Augsburger Allgemeine | Reinhard Köchl
 

Bayerischer kann ein Blasinstrument kaum sein. Heimatserien, Oktoberfest, Schuhplattler: Die Tuba gehört zum weißblauen Heimatbild wie die Zugspitze. Selbst beim Gastspiel des Tubisten Michel Godard im Neuburger Birdland-Jazzclub sitzen plötzlich zwei Fans in Lederhosen, Karohemd und Trachtenhut im Publikum. Zufall oder einfach nur verlaufen?

Denn Godards musikalische Philosophie liegt von tumber Eins-Zwei-Folklore so weit entfernt wie Nähermittenhausen von Downtown/New York. Seine Tuba ploppt, prustet, plappert und perlt, ihr Bediener generiert Soundeffekte und Klangfarben, die sich mit der mal rockigen, mal psychedelischen, mal verträumten Gitarre des Slowenen Samo Salomon und den durchbrochenen Metren des italienischen Drummers Roberto Dani zu einem auf- und abebbenden improvisatorischen Konstrukt vermengen. Wenn der 49-jährige Franzose in sein Mundstück bläst, wird schnell klar, warum sein Name weltweit als Synonym für das leichtfüßige Spiel mit der schweren Tuba gilt. Wie beim menschlichen Gesang erschafft Godard jeden einzelnen Ton neu und lässt die Grenzen eingefahrener Stile weit hinter sich.

Manchmal intoniert sein massiges Horn einen bop-ähnlichen Titel wie „Catch The Train“, als würde ein Kastenwagen über eine staubige Landstraße  rumpeln. In „Fall Memories“ schiebt sich der Ton wie ein Lichtkegel durch das neblige Arrangement. Niemals schwelgend, immer knapp, bündig und auf den Punkt. Bei melancholischen Themen wie „My Rain“ erlangt die Tuba eine erstaunliche lyrische Tiefe, während ein Stück wie „Three Stories“ fast sakrale, weihevolle Züge besitzt.

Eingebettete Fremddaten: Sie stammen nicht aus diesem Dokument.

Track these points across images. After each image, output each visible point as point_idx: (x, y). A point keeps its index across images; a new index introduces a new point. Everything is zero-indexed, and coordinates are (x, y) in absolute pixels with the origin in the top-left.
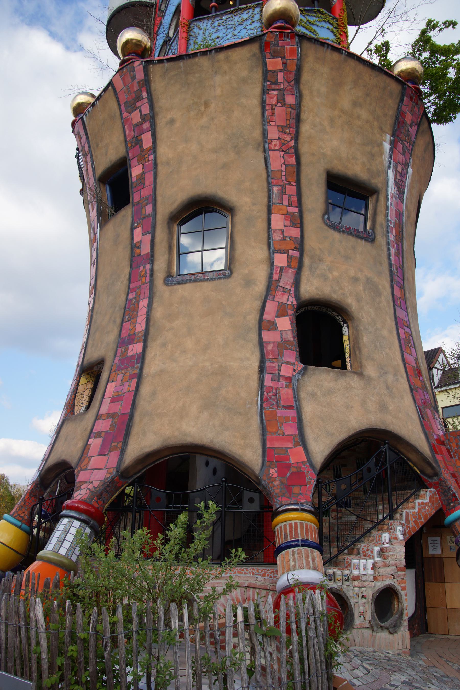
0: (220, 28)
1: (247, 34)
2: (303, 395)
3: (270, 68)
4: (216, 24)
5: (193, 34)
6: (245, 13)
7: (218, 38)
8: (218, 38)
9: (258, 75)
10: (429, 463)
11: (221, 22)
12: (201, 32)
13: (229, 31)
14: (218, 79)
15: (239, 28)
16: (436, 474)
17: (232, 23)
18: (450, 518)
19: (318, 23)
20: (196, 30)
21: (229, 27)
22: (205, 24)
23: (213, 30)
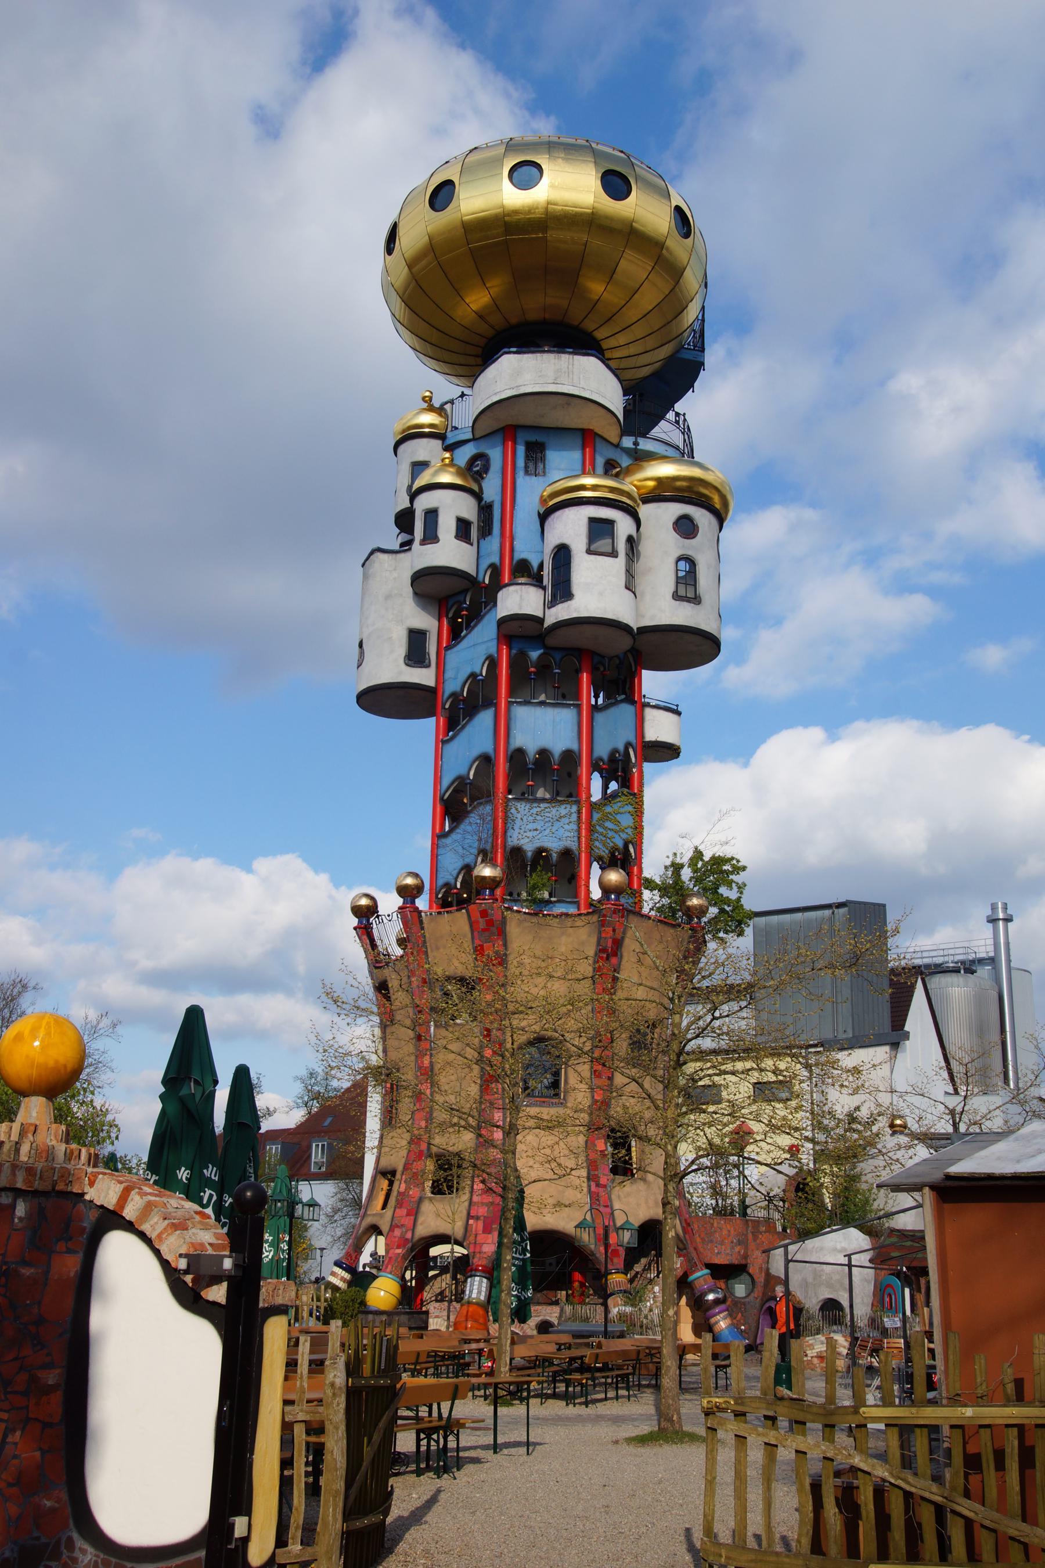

Hin und wieder greift Michel Godard zum Fretless-Bass, was keineswegs sein Hauptinstrument ersetzen soll, sondern einfach nur einen Rollentausch darstellt. Er dient, fein ziselierend, unauffällig, aber unverzichtbar für den stimmigen Gesamteindruck. Im krassen Gegensatz zu seinen grandiosen Tuba-Intermezzi, bei denen seine Partner zu staunenden Zuhörern werden. Das elefantöse Horn schlängelt sich im Stile einer grazilen Eisprinzessinnen über das glatte Parkett: Hier eine Pirouette, da ein Doppel-Godard. Alles virtuos gestanden, mit Kraft, Dynamik und Eleganz. Bestnoten für künstlerischen Wert und Ausdruck. Und Ovationen für die Emanzipation eines zutiefst klischeebeladenen Instrumentes.